Problem: The only way to delete information from backup tapes would be to restore the entire tape, delete the files, and re-backup.

Solution: This is almost never required. Negotiate for backup copies to expire through normal rotation. If pressed, explain that the cost and disruption would be disproportionate and propose enhanced protections for retained copies instead.

Scenario: Information in Cloud SaaS Applications

Problem: Confidential information exists in Salesforce, Slack, or other SaaS tools where complete deletion is difficult or impossible.

Solution: Delete from active views and accessible records. Negotiate language acknowledging that information in "email systems, collaboration tools, and cloud services where targeted deletion is impractical" may be retained subject to continuing confidentiality obligations.

Scenario: Employee Personal Devices

Problem: Employees may have accessed confidential information on personal devices through BYOD policies.

Solution: Your certification should be qualified to "knowledge after reasonable inquiry." Implement a process to notify employees and request deletion, but recognize you cannot guarantee compliance. Consider whether your BYOD policy needs updating.

🔎 Verification and Inspection Rights

Some disclosing parties request the right to verify or audit destruction. These provisions should be carefully negotiated:

  • Resist forensic examination rights: Allowing forensic examination of your systems is extremely intrusive and may reveal your own confidential information.
  • Limit inspection scope: If inspection is required, limit it to a review of your certification process, not access to actual systems.
  • Require reasonable notice: At least 30 days' notice for any inspection.
  • Limit frequency: No more than once per year, and only following a good faith belief of non-compliance.
  • Allocate costs: The requesting party should bear the costs of any inspection.
  • Protect your confidential information: Any auditor must be bound by confidentiality and any findings must be kept confidential.

Alternative to Inspection

Instead of inspection rights, offer an enhanced certification with more detail about the destruction process.

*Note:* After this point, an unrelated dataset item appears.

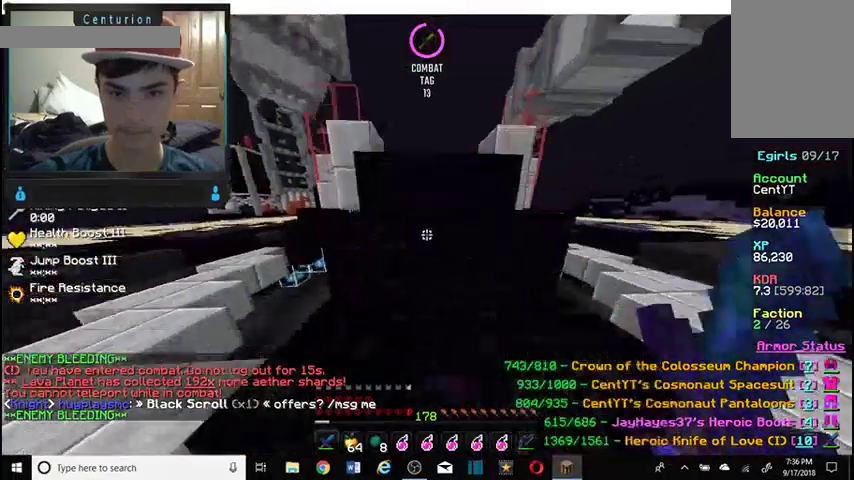
{"keys": ["w"], "mouse": [], "events": []}
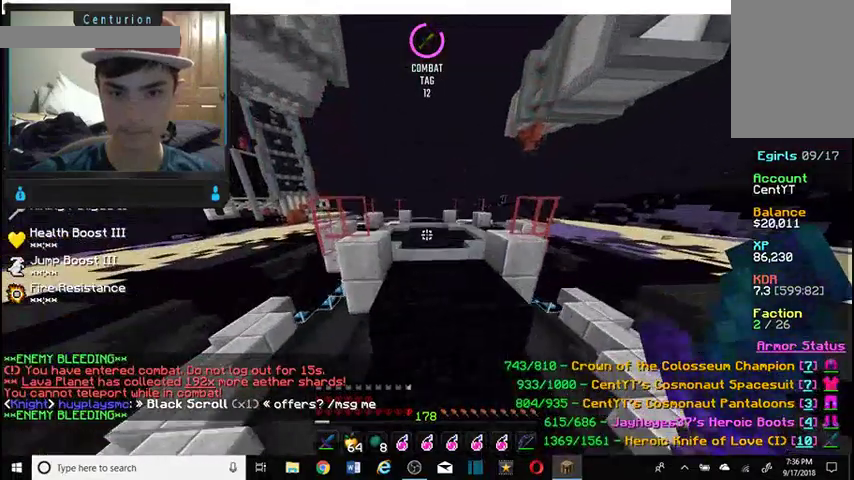
{"keys": ["w"], "mouse": [], "events": [[34, "d", "down"], [234, "d", "up"]]}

"In lieu of any inspection right, the Receiving Party shall, upon request, provide a written certification detailing: (a) the categories of materials destroyed; (b) the methods of destruction used; (c) the date of destruction; and (d) the identity of the officer responsible for overseeing destruction."

Checklist for Receiving Party

  • Timeframe is 30 days or longer (not 5-10 days)
  • Backup and disaster recovery systems are carved out
  • Legal and regulatory retention requirements are excepted
  • Litigation hold exception is included
  • One archival copy for dispute resolution is permitted
  • Work product and analyses can be retained
  • Certification is qualified ("to my knowledge after reasonable inquiry")
  • No absolute guarantees of complete destruction
  • No forensic examination or audit rights (or heavily limited)
  • Email and cloud service retention is acknowledged
  • Residual knowledge is protected
  • Confidentiality obligations survive for retained materials

💬 Explaining to Non-Lawyers

Business people sometimes push back on retention exceptions, not understanding the technical reality. Here's how to explain it:

The Photo Album Analogy

"Imagine I give you a photo and ask you to destroy it. You can shred the photo easily. But if you've already put that photo in a family album, made copies for relatives, and your photographer kept the negatives, 'destroying all copies' becomes much harder. Modern IT systems are like that - they automatically create copies in places you don't always control."

The Compliance Paradox

"If we sign an agreement saying we'll destroy everything, but our compliance department has already archived the documents per regulatory requirements, we'd be in breach the moment we sign. The exceptions aren't about avoiding our obligations - they're about not making promises we legally cannot keep."